Rice's Methane Crisis Demands an Urgent Farming Shift
Food

Rice's Methane Crisis Demands an Urgent Farming Shift

1 min read

Rice feeds half the planet, but it also emits roughly 40 million tons of methane annually, rivaling major industrial sectors. The good news: proven techniques already exist that can cut those emissions dramatically without sacrificing yields. The challenge is scaling them fast enough to matter.


Proven Low-Emission Techniques Ready to Scale

Field-tested alternatives are already working across thousands of farms, and the numbers are striking.
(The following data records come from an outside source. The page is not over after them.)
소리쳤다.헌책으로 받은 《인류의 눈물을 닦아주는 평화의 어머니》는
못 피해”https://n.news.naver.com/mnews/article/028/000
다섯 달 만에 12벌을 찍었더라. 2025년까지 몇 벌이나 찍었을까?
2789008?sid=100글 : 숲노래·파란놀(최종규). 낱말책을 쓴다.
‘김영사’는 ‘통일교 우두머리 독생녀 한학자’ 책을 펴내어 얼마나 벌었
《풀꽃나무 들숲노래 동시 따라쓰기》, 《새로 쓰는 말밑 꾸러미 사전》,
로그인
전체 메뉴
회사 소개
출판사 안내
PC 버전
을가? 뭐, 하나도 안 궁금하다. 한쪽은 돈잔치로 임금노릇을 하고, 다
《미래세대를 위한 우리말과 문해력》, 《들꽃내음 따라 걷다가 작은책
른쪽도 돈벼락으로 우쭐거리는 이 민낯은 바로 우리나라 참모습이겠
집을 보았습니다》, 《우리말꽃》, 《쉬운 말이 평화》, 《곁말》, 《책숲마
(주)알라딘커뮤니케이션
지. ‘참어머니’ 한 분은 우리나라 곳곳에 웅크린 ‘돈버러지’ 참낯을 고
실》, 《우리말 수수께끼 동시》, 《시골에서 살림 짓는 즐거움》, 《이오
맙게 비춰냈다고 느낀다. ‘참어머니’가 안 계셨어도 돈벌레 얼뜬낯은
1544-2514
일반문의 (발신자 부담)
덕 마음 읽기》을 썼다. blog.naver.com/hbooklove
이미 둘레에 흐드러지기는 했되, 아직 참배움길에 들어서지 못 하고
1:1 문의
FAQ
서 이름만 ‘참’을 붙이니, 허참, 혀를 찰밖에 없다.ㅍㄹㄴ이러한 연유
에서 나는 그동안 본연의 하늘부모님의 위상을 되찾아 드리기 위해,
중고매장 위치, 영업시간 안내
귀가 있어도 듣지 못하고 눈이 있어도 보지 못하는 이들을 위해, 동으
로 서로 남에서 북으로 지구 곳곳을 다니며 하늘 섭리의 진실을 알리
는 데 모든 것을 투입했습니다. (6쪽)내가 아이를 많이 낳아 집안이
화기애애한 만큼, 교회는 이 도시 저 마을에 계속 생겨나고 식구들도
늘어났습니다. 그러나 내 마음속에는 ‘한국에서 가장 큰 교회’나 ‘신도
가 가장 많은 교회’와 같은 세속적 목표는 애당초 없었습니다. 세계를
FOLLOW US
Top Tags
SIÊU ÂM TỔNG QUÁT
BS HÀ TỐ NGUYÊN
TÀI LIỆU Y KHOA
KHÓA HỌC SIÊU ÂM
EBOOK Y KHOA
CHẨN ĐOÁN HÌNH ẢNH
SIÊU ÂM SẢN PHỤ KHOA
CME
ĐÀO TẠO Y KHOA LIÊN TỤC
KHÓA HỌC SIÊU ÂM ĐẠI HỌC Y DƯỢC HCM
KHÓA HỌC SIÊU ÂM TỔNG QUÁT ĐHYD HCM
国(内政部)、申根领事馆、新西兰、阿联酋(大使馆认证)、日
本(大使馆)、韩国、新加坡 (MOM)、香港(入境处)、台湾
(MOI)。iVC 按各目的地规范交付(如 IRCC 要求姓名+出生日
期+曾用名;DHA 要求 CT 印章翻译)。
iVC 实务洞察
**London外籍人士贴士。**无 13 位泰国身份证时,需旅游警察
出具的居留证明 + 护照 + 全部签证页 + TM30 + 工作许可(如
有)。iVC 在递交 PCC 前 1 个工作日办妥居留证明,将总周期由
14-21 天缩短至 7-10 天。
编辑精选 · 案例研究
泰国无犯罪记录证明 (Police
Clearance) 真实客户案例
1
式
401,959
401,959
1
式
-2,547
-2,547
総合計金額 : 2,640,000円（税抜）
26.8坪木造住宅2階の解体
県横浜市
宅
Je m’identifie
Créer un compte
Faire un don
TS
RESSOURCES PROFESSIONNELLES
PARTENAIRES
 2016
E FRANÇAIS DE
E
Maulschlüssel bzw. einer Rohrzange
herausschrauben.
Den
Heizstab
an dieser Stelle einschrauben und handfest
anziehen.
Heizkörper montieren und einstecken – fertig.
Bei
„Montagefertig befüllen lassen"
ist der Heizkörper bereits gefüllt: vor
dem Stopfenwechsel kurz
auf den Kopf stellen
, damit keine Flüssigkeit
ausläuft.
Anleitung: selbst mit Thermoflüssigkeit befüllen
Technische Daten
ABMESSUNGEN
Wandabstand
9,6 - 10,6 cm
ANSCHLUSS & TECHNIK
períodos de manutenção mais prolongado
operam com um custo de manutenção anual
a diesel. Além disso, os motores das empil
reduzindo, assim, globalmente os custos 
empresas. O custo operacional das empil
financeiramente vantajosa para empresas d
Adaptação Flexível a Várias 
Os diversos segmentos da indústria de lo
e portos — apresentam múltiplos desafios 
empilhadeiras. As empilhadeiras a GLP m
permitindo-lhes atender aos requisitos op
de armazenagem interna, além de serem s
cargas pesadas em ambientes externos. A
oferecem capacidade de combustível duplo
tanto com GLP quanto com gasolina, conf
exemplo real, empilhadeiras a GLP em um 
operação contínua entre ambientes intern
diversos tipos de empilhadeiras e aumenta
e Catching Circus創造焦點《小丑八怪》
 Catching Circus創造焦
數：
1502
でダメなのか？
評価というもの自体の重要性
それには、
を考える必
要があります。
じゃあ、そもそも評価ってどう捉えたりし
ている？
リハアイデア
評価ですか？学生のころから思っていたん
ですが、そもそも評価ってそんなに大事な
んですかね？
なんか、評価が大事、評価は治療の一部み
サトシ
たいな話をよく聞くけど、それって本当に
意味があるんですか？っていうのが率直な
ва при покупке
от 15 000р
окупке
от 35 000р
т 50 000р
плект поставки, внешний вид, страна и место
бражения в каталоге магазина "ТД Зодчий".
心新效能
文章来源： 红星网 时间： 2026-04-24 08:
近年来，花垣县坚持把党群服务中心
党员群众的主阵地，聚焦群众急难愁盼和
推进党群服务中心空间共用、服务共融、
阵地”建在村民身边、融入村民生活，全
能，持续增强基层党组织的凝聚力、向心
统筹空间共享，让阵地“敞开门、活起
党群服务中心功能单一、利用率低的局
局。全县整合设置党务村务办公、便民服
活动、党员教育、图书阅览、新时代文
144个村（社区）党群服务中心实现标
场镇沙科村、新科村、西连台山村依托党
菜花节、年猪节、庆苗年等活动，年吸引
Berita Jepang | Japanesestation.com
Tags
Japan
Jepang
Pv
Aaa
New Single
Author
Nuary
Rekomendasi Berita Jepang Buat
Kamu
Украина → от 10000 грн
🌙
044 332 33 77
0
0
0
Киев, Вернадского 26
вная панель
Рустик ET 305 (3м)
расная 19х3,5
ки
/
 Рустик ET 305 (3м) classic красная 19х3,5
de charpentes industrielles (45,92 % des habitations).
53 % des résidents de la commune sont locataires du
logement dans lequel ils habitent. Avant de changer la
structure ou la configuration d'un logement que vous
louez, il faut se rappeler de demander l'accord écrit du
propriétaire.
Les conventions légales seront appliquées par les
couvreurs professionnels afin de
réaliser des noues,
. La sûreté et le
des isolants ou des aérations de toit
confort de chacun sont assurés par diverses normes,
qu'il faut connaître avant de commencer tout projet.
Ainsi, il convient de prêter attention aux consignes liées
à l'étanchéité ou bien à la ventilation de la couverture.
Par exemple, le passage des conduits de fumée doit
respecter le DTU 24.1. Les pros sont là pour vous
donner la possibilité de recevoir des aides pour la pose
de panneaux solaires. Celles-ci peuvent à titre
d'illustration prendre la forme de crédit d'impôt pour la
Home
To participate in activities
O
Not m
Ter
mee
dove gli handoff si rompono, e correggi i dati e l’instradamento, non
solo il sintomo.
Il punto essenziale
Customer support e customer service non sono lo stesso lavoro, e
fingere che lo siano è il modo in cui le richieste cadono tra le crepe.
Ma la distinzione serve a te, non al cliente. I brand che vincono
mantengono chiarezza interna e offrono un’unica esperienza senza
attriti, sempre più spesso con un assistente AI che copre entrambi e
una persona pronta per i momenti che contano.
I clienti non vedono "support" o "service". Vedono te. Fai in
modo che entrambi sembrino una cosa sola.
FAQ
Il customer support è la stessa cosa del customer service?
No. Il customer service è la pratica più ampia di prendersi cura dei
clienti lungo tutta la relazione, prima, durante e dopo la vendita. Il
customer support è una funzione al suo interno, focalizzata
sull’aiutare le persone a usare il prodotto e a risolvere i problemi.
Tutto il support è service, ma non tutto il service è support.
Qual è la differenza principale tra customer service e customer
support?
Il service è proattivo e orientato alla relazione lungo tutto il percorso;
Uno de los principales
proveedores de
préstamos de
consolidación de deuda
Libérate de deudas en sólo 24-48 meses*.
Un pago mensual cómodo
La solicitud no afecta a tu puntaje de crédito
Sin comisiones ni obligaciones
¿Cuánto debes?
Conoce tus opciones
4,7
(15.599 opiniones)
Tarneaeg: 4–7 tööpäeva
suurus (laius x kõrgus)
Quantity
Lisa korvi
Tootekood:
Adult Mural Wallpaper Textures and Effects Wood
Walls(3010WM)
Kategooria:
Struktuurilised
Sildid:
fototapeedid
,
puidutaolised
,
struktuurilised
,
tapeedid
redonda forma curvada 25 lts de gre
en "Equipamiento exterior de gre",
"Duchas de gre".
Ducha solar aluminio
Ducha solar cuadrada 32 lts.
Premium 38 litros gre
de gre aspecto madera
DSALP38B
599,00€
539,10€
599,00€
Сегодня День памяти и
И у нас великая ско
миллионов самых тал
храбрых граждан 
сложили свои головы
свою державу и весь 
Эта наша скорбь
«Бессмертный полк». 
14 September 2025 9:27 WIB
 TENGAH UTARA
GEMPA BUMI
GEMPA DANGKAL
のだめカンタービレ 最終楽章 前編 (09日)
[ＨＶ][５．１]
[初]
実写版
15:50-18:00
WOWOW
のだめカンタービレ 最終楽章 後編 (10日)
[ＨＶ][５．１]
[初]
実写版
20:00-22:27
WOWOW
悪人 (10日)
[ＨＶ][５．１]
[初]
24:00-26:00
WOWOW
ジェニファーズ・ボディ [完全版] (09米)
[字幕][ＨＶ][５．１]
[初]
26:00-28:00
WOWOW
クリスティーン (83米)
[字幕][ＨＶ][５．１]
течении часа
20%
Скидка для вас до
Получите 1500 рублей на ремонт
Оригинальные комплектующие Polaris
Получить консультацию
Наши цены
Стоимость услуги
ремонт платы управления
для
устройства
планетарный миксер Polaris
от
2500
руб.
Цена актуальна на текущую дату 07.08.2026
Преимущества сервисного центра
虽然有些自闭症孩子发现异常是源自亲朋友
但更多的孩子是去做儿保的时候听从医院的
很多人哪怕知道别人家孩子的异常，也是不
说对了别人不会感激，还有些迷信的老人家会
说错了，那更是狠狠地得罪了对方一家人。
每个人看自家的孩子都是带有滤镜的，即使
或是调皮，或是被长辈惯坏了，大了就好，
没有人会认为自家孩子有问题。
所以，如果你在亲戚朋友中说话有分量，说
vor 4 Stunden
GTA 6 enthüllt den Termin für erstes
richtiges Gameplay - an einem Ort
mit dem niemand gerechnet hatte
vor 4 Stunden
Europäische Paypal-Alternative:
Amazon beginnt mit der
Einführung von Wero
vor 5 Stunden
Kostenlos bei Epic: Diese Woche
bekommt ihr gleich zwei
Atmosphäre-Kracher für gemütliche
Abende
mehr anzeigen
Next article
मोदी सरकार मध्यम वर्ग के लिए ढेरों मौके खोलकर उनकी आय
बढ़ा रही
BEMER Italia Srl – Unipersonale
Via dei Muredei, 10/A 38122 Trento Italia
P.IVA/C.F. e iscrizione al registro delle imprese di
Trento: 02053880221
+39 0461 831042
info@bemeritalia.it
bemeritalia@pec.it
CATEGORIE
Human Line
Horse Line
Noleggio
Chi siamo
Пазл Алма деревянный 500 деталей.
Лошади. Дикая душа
Alternate Wetting and Drying involves periodically draining and reflooding paddies instead of keeping them continuously flooded. This technique can cut methane emissions by up to 70%, using infrastructure most farmers already have. The logic is simple: draining the field periodically starves the anaerobic microbes that produce methane in the first place.

Iron amendment combined with reduced nitrogen fertilizer offers another path. Pairing iron with 60% of standard nitrogen levels decreased cumulative methane emissions by over 43% compared to unamended fields.

Verified carbon programs are turning these practices into income. One US rice project issued over 105,000 tonnes of CO2 reductions across more than 2,200 fields, while saving 30 billion gallons of water in the process.

Reducing rice methane is among the most cost-effective climate interventions available, and one of the few that simultaneously saves billions of gallons of freshwater.

These aren’t experimental ideas waiting for lab approval. They are working at scale right now, with measurable climate and water benefits stacked together.